→ WHAT YOU WILL DO: Please output exactly the lines below, starting at the line that has "fx_px: 1554" and ending at the line that has "focal_mm: 141", both included; leave out all pictures and include nothing else.

[Dataset entries]

--------------------------------------------------

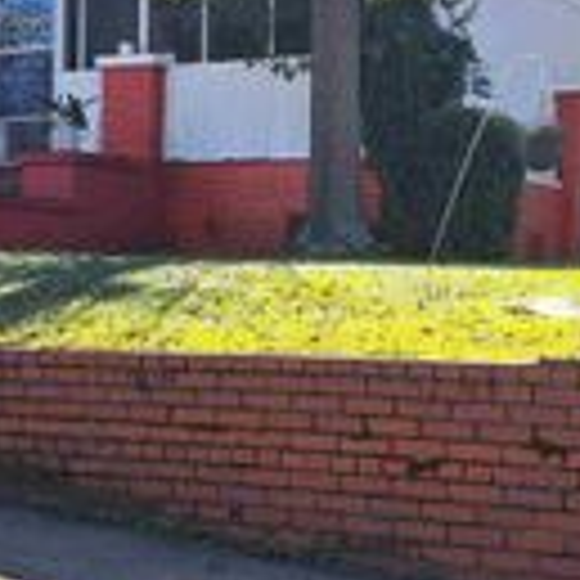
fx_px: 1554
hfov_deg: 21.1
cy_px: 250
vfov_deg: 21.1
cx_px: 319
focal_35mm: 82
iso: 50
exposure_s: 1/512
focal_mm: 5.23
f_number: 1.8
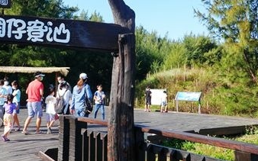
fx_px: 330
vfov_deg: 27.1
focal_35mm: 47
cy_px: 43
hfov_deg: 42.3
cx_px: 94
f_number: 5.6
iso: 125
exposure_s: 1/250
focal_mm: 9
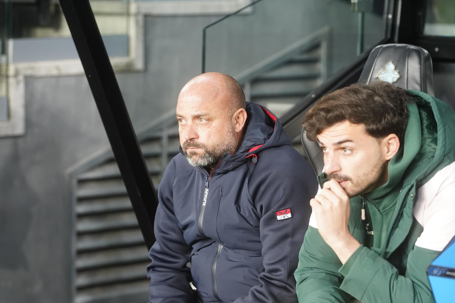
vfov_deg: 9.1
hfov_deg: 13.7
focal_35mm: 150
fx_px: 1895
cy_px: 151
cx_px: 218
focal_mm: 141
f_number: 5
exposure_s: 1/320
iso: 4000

--------------------------------------------------

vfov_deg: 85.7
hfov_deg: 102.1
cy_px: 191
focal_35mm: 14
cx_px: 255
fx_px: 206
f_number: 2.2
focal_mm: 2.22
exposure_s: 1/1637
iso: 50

--------------------------------------------------

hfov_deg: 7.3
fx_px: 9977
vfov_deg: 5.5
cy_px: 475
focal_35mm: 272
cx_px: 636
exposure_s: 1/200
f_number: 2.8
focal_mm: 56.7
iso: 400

--------------------------------------------------

→ REPLY TO THE EXERCISE:
fx_px: 1554
hfov_deg: 21.1
cy_px: 250
vfov_deg: 21.1
cx_px: 319
focal_35mm: 82
iso: 50
exposure_s: 1/512
focal_mm: 5.23
f_number: 1.8
fx_px: 330
vfov_deg: 27.1
focal_35mm: 47
cy_px: 43
hfov_deg: 42.3
cx_px: 94
f_number: 5.6
iso: 125
exposure_s: 1/250
focal_mm: 9
vfov_deg: 9.1
hfov_deg: 13.7
focal_35mm: 150
fx_px: 1895
cy_px: 151
cx_px: 218
focal_mm: 141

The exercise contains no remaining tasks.